Task goal:
Below is a listing. Set down exactly the lines from the one containing "(131, 157) none -> [345,169,357,181] a" through the one containing "[209,352,227,368] in -> [370,328,390,343] at", both ends included, and leave out the rest.

Material for the task:

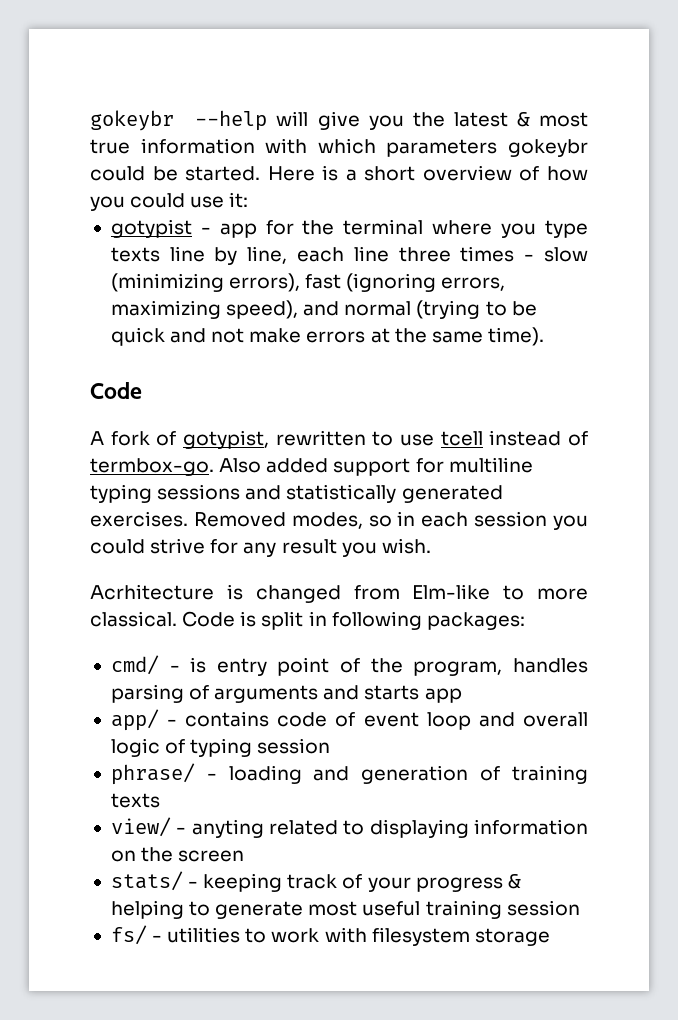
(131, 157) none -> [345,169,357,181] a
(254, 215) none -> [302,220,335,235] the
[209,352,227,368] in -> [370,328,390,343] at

==

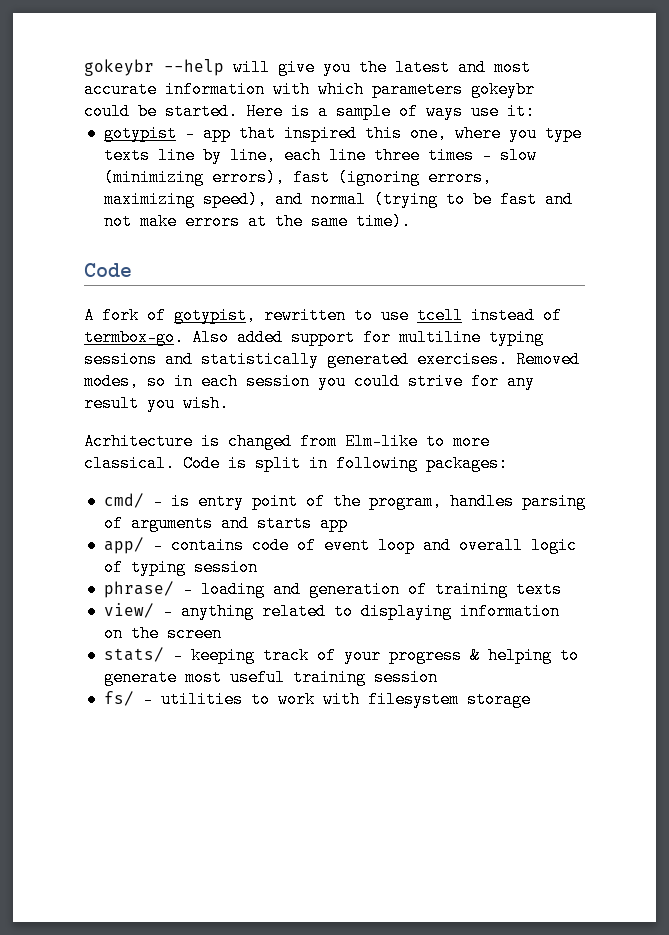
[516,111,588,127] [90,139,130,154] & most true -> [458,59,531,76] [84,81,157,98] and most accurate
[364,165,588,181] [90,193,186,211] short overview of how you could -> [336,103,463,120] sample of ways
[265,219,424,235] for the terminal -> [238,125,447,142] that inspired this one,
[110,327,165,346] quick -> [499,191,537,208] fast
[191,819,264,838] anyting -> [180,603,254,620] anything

Expected answer:
(131, 157) none -> [345,169,357,181] a
(254, 215) none -> [302,220,335,235] the
[209,352,227,368] in -> [370,328,390,343] at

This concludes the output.